▶ REQUIRED WORK:
Please retype every record exactly as it appears, omitting the pictures.

▶ RECORDS TO USE:
───
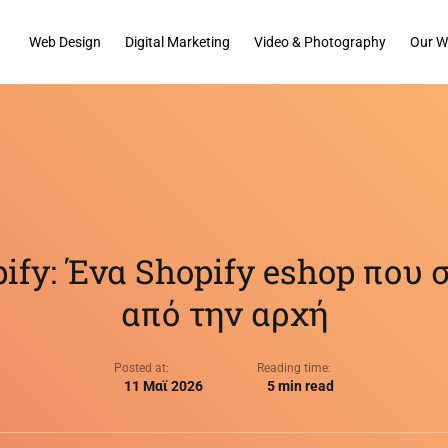
Web Design
Digital Marketing
Video & Photography
Our W
pify: Ένα Shopify eshop που
από την αρχή
Posted at:
Reading time:
11 Μαϊ 2026
5 min read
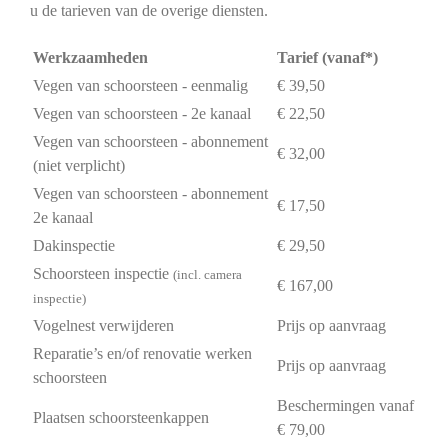
u de tarieven van de overige diensten.
Werkzaamheden
Tarief (vanaf*)
Vegen van schoorsteen - eenmalig
€ 39,50
Vegen van schoorsteen - 2e kanaal
€ 22,50
Vegen van schoorsteen - abonnement
€ 32,00
(niet verplicht)
Vegen van schoorsteen - abonnement
€ 17,50
2e kanaal
Dakinspectie
€ 29,50
Schoorsteen inspectie
(incl. camera
€ 167,00
inspectie)
Vogelnest verwijderen
Prijs op aanvraag
Reparatie’s en/of renovatie werken
Prijs op aanvraag
schoorsteen
Beschermingen vanaf
Plaatsen schoorsteenkappen
€ 79,00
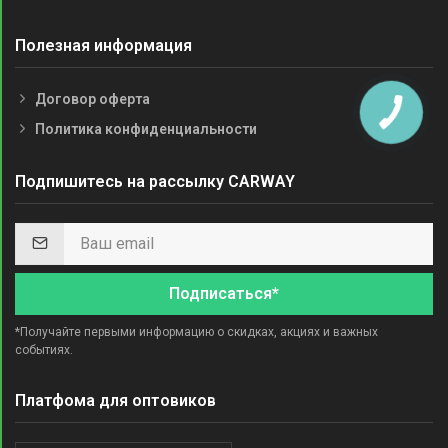
Полезная информация
Договор оферта
Политика конфиденциальности
Подпишитесь на рассылку CARWAY
Подписаться*
*Получайте первыми информацию о скидках, акциях и важных
событиях.
Платфома для оптовиков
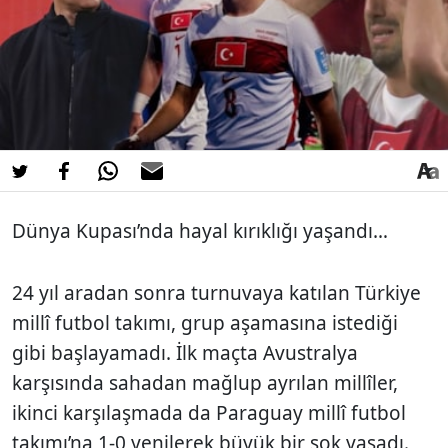
Dünya Kupası’nda hayal kırıklığı yaşandı…
24 yıl aradan sonra turnuvaya katılan
Türkiye
millî futbol takımı
, grup aşamasına istediği
gibi başlayamadı. İlk maçta Avustralya
karşısında sahadan mağlup ayrılan millîler,
ikinci karşılaşmada da
Paraguay millî futbol
takımı
’na 1-0 yenilerek büyük bir şok yaşadı.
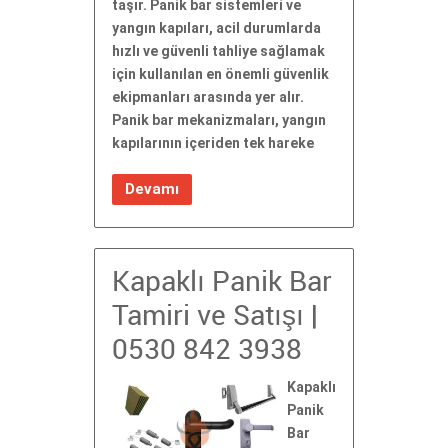
taşır. Panik bar sistemleri ve
yangın kapıları, acil durumlarda
hızlı ve güvenli tahliye sağlamak
için kullanılan en önemli güvenlik
ekipmanları arasında yer alır.
Panik bar mekanizmaları, yangın
kapılarının içeriden tek hareke
Devamı
Kapaklı Panik Bar
Tamiri ve Satışı |
0530 842 3938
Kapaklı
Panik
Bar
───
▶ SOLUTION:
Web Design
Digital Marketing
Video & Photography
Our W
pify: Ένα Shopify eshop που
από την αρχή
Posted at:
Reading time:
11 Μαϊ 2026
5 min read
u de tarieven van de overige diensten.
Werkzaamheden
Tarief (vanaf*)
Vegen van schoorsteen - eenmalig
€ 39,50
Vegen van schoorsteen - 2e kanaal
€ 22,50
Vegen van schoorsteen - abonnement
€ 32,00
(niet verplicht)
Vegen van schoorsteen - abonnement
€ 17,50
2e kanaal
Dakinspectie
€ 29,50
Schoorsteen inspectie
(incl. camera
€ 167,00
inspectie)
Vogelnest verwijderen
Prijs op aanvraag
Reparatie’s en/of renovatie werken
Prijs op aanvraag
schoorsteen
Beschermingen vanaf
Plaatsen schoorsteenkappen
€ 79,00
Полезная информация
Договор оферта
Политика конфиденциальности
Подпишитесь на рассылку CARWAY
Подписаться*
*Получайте первыми информацию о скидках, акциях и важных
событиях.
Платфома для оптовиков
Dünya Kupası’nda hayal kırıklığı yaşandı…
24 yıl aradan sonra turnuvaya katılan
Türkiye
millî futbol takımı
, grup aşamasına istediği
gibi başlayamadı. İlk maçta Avustralya
karşısında sahadan mağlup ayrılan millîler,
ikinci karşılaşmada da
Paraguay millî futbol
takımı
’na 1-0 yenilerek büyük bir şok yaşadı.
taşır. Panik bar sistemleri ve
yangın kapıları, acil durumlarda
hızlı ve güvenli tahliye sağlamak
için kullanılan en önemli güvenlik
ekipmanları arasında yer alır.
Panik bar mekanizmaları, yangın
kapılarının içeriden tek hareke
Devamı
Kapaklı Panik Bar
Tamiri ve Satışı |
0530 842 3938
Kapaklı
Panik
Bar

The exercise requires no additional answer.